When Gary Leonard, General Electric’s global technology director for aero-thermal and mechanical systems technologies, spoke with POWER Contributing Editor Mark Axford at this year’s Gulf Coast Power Association’s Spring Conference in Houston, he commented on several ways GE is developing technologies for the power industry’s future.
GE has so many products that are part of the power generation industry. How do you prioritize the areas of focus to determine where the research dollars are spent?
Leonard: We try to monetize the value we can create for the world. If we make something more efficient, how much fuel does that save the world? If we reduce the cost of a product, how much capital investment does that save the world? You can always turn value into dollars, make an estimate of “How much will it cost GE to make this happen?” and then examine the risk of failure, so if you are proposing research with a high risk of failure, it better produce a lot of value and not a lot of cost.
GE’s current annual budget for R&D is $4.5 billion. Is all of that from GE stockholders, or is some of that provided by grants from governments and other organizations?
Leonard: Most is from GE stockholders. We do get some funding from the military for aircraft engines. Out of the $4.5 billion, about $600 million per year is allocated to the GE research centers and about $90 million of the $600 million comes from government and other agencies.
The hot buttons in the ERCOT market are demand response and capacity shortfall. There is a debate over whether new generation, old generation, and demand response should become eligible to earn a capacity payment. GE has worked to develop compressed air storage technology. Why do you think air storage has not caught on in the U.S. despite its 70% round-trip efficiency and $1,000/kW installed cost?
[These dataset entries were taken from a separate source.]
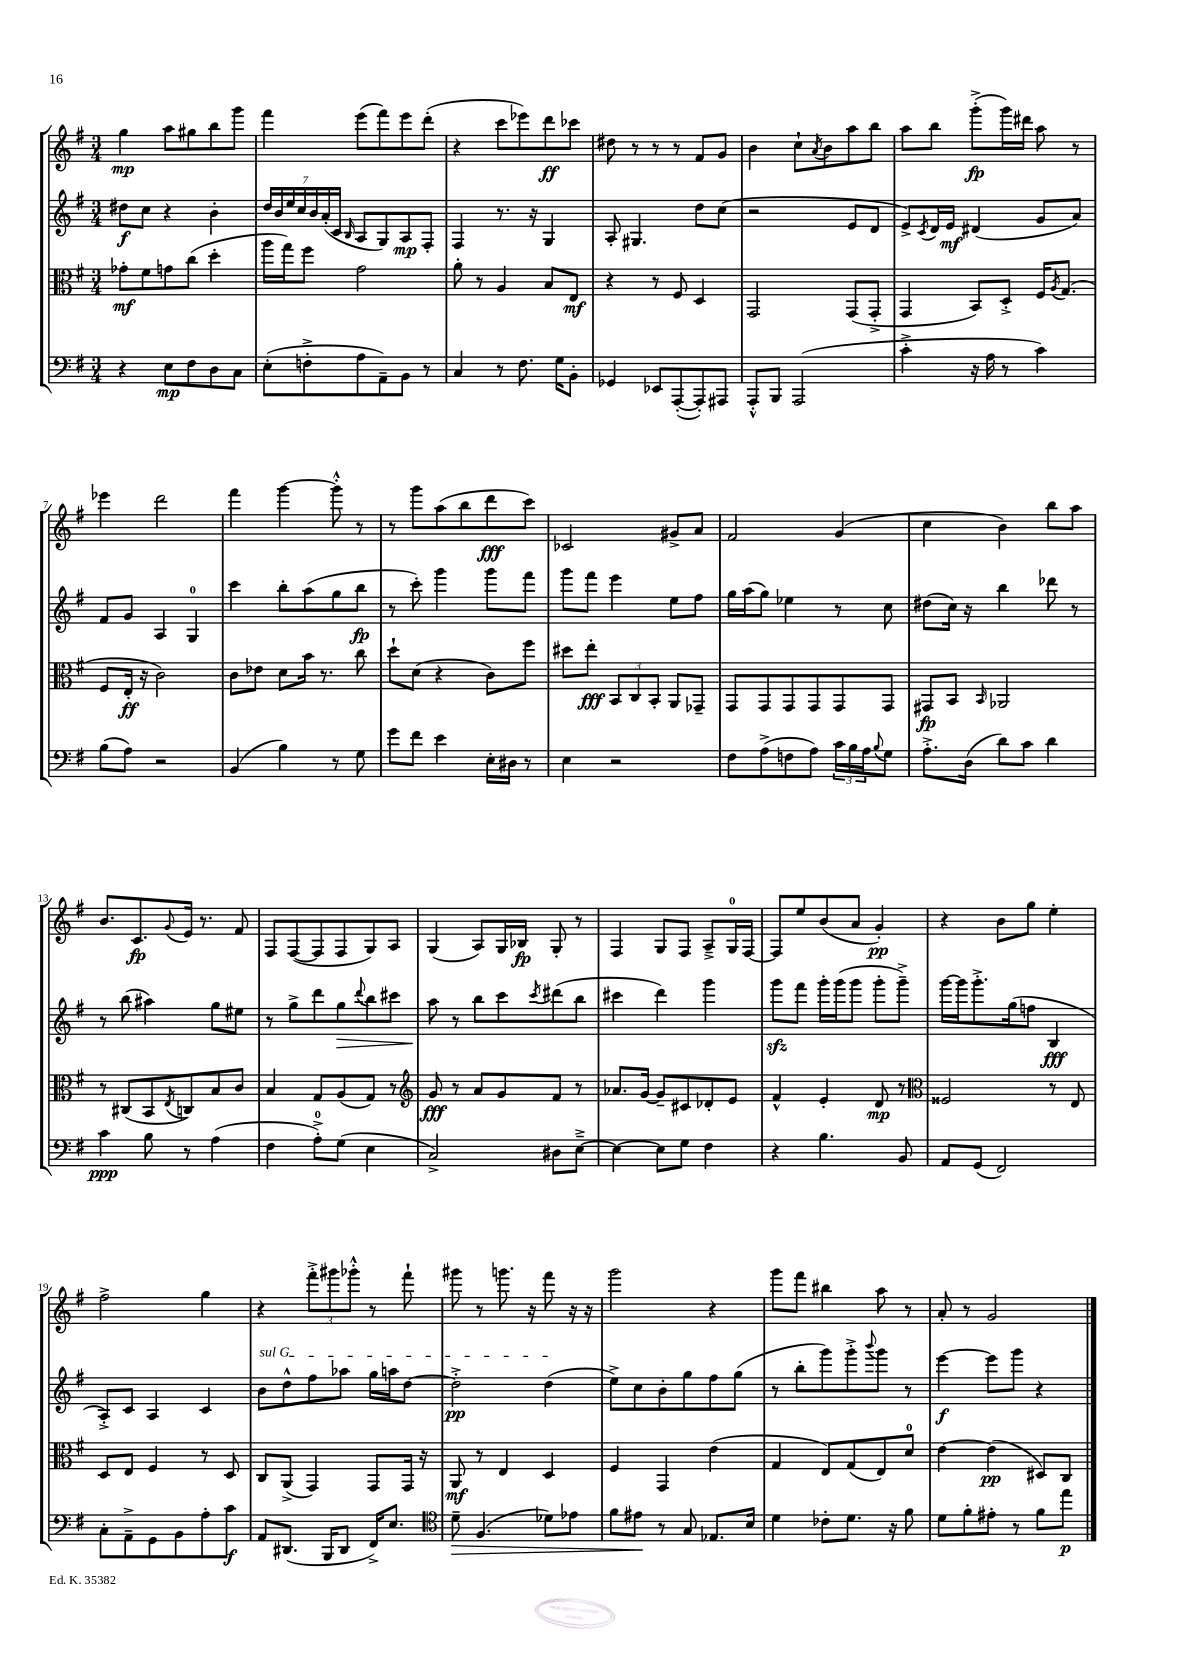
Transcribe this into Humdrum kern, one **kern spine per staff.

**kern	**kern	**kern	**kern
*staff4	*staff3	*staff2	*staff1
*clefF4	*clefC3	*clefG2	*clefG2
*k[f#]	*k[f#]	*k[f#]	*k[f#]
*M3/4	*M3/4	*M3/4	*M3/4
4r	8g-'	8dd#	4gg
.	8f#	8cc	.
8E	8g	4r	8aa
8F#	(8cc	.	8gg#
8D	4dd'	4b'	8bb
8C	.	.	8ggg
=	=	=	=
(8E'	16aa	28dd	4fff#
.	.	28b	.
.	16gg)	.	.
.	.	28ee	.
.	.	28cc	.
8F'^	8ff#	.	.
.	.	28b	.
.	.	(28a'	.
.	.	28c	.
.	.	16qqB	.
8A	2g	8A	(8eee
8AA~)	.	8G)	8fff#)
8BB	.	8A	8eee
8r	.	8F#'	(8ddd'
=	=	=	=
4C	8a'	4F#	4r
.	8r	.	.
8r	4A	8.r	8ccc
8.F#	.	.	8eee-)
.	.	16r	.
.	8B	4G	8ddd
16G	.	.	.
8BB'	8E	.	8ccc-
=	=	=	=
4GG-	4r	8A'	8dd#
.	.	4.G#	8r
8EE-	8r	.	8r
([8AAA'	8F#	.	8r
8AAA'])	4D	8dd	8f#
8AAA#	.	(8cc	8g
=	=	=	=
8AAA'^^	2GG	2r	4b
8BBB	.	.	.
(2AAA	.	.	8cc`
.	.	.	8qa
.	.	.	8b
.	(8GG	8e	8aa
.	8GG'^	8d	8bb
=	=	=	=
4c'^	4GG	8e^)	8aa
.	.	8qc	.
.	.	16d	8bb
.	.	16e	.
16r	8BB)	(4d#	(8ggg'^
16A	.	.	.
8r	8D'^	.	16ggg)
.	.	.	16ddd#
4c)	16F#	8g	8aa
.	8qA	.	.
.	(8.G	.	.
.	.	8a)	8r
=	=	=	=
(8B	8F#	8f#	4eee-
8A)	16E'	8g	.
.	16r	.	.
2r	2c)	4A	2ddd
.	.	4G	.
=	=	=	=
(4BB	8c	4ccc	4fff#
.	8e-	.	.
4B)	8d	8bb'	[4ggg
.	16b	(8aa	.
.	8.r	.	.
8r	.	8gg	8ggg'^^]
8G	8cc	8bb	8r
=	=	=	=
8g	8dd`	8r	8r
8f#	(8d	8ccc')	8ggg
4e	4r	4ggg	(8aa
.	.	.	8bb
16E'	8c)	8ggg	8ddd
16D#	.	.	.
8r	8ff#	8fff#	8ccc)
=	=	=	=
4E	8dd#	8ggg	2c-
.	8ee'	8fff#	.
2r	12BB	4eee	.
.	12C	.	.
.	12BB'	.	.
.	8AA	8ee	8g#^
.	8GG-~	8ff#	8a
=	=	=	=
8F#	8GG	16gg	2f#
.	.	(16aa	.
(8A^	8GG	8gg)	.
8F	8GG	4ee-	.
8A)	8GG	.	.
24c	8GG	8r	(4g
24B	.	.	.
24A	.	.	.
8qqB	.	.	.
8G	8GG	8cc	.
=	=	=	=
8.A'^	8GG#	(8dd#	4cc
.	8BB	16cc)	.
(16D	.	16r	.
.	16qqBB	.	.
8d)	2AA-	4bb	4b)
8c	.	.	.
4d	.	8ddd-	8bb
.	.	8r	8aa
=	=	=	=
4c	8r	8r	8.b
.	(8C#	(8bb	.
.	.	.	8.c
8B	8BB	4aa#)	.
.	8qE	.	8qqg
8r	8C)	.	16e
.	.	.	8.r
(4A	8B	8gg	.
.	8c	8ee#	8f#
=	=	=	=
4F#	4B	8r	8F#
.	.	8gg^	([8F#
8A'^)	8G	8ddd	8F#]
(8G	(8A	8gg	8F#
.	.	8qqddd	.
4E	8G)	8bb	8G)
.	8r	8ccc#	8A
=	=	=	=
*	*clefG2	*	*
2C^)	8g	8aa	(4G
.	8r	8r	.
.	8a	8bb	8A)
.	8g	8ccc	16G
.	.	.	16B-
.	.	8qccc	.
8D#	8f#	(8ddd#	8G'
[8E~^	8r	8bb	8r
=	=	=	=
4E_	8.a-	4ccc#	4F#
.	[16g	.	.
8E]	8g~]	4ddd)	8G
8G	8c#	.	8F#
4F#	8d-'	4ggg	8A~^
.	8e	.	16G
.	.	.	[16F#
=	=	=	=
4r	4f#^^	8ggg	8F#]
.	.	8fff#	8ee
4.B	4e'	16ggg'	(8b
.	.	(16ggg	.
.	.	8ggg	8a
.	8d	8ggg'	4g')
8BB	8r	8ggg~^)	.
=	=	=	=
*	*clefC3	*	*
8AA	2F##	[16ggg	4r
.	.	16ggg]	.
(8GG	.	8.ggg'^	.
2FF#)	.	.	8b
.	.	(16gg	.
.	.	8ff	8gg
.	8r	4B	4ee'
.	8E	.	.
=	=	=	=
8C'	8D	8A'^)	2ff#^
8AA~^	8E	8c	.
8GG	4F#	4A	.
8BB	.	.	.
8A'	8r	4c	4gg
8c	8D	.	.
=	=	=	=
8AA	8C	8b	4r
(8.DD#	(8AA^	8dd^^	.
.	4GG)	8ff#	12fff#'^
16BBB	.	.	.
.	.	.	12ggg#
8DD#	.	8aa-	.
.	.	.	12ggg-'^^
16FF#^)	8GG	16gg	8r
8.E	.	16aa	.
.	16GG	[8dd	8fff#`
.	16r	.	.
=	=	=	=
*clefC4	*	*	*
8d~	8AA	2dd'^]	8ggg#
(4.F#	8r	.	8r
.	4E	.	8.ggg
.	.	.	16r
8d-)	4D	(4dd	8fff#
8e-	.	.	16r
.	.	.	16r
=	=	=	=
8f#	4F#	8ee^)	2ggg
8e#	.	8cc	.
8r	4GG	8b'	.
8G	.	8gg	.
8.E-	(4e	8ff#	4r
.	.	(8gg	.
16B	.	.	.
=	=	=	=
4d	4G	8r	8ggg
.	.	8bb'	8fff#
8c-'	8E)	8ggg)	4bb#
8.d	(8G	8ggg'^	.
.	.	8qqbbb	.
.	8E)	8ggg	8aa
16r	.	.	.
8f#	8d	8r	8r
=	=	=	=
8d	[4e	[4eee	8a'
8f#'	.	.	8r
8e#'	(4e]	8eee]	2g
8r	.	8ggg	.
8f#	8D#)	4r	.
8ee	8C	.	.
==	==	==	==
*-	*-	*-	*-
Leonard: In the U.S., compressed air storage technology is still not cost effective, even at $1,000/kW. While there may some local areas in the U.S. where the economics work, large-scale energy storage becomes economical when supporting grids have at least 15% to 20% renewable energy and the associated cycling. In Germany, we are starting to get some traction on compressed air storage plants sized at about 300 MW with 8 hours of peak duration. You can double the storage capacity by doubling the size of the cavern, and all of this happens for a small increase in project cost. That’s why I am very bullish about gigawatt-hours of storage capability; most of the cost is the turbo-machinery.
Tell me more about the battery technology that GE is working on to supplement wind farms.
Leonard: Since cost and weight are the key parameters, we started by setting a design specification that called out low-cost materials. We want to have energy storage capacity that is at least two times that of a lead acid battery as measured in amp-hours per pound weight. We think this will be economically viable during the next few years. If your mission is pure frequency regulation, maybe a lithium-ion battery makes the most sense. But GE is more focused on power firming and serious energy storage.
Is there any breakthrough technology on the horizon that you can talk about relating to wind turbines? Aside from the fact that they get bigger and bigger and now go offshore, where are we headed? Will we ever see smaller-diameter, multi-stage wind turbines?
Leonard: Well, there’s only so much energy to be captured in a wind stream of a certain diameter. We’ve looked at inlet funnels, and this might help, but I think wind turbines will be single stage for the foreseeable future, and they will get larger, not smaller. The problem is that the blades are already so long, transportation has become a significant challenge. So perhaps the “development” that we need is a better way to manufacture the blades—not in a conventional factory but in a temporary factory set up inexpensively at the location of the wind farm. GE is working with the U.S. Department of Energy on a design called “tension fabric blade.” Much of the blade material would be a high-strength cloth that could be delivered to the jobsite in rolls. We could make the blades longer since the allowable length of a truck on the interstate highway would no longer be a design constraint. This could be a game-changer.
You were personally involved in the hugely successful wet compression technology adapted to the GE LM6000 gas turbine and trademarked as “Sprint.” GE later introduced an ultra-high-efficiency 100-MW gas turbine (the LMS100) that included an intercooler. Are other advancements in wet compression and intercooling on the horizon for GE?
Leonard: We’re always taking technology to the next level. As it turns out, Sprint technology may someday be regarded as a disruptive technology since it is utilized by so many models of gas turbines. I’m confident that we will see more wet compression in GE gas turbine products. ■
— Mark Axford is a POWER contributing editor.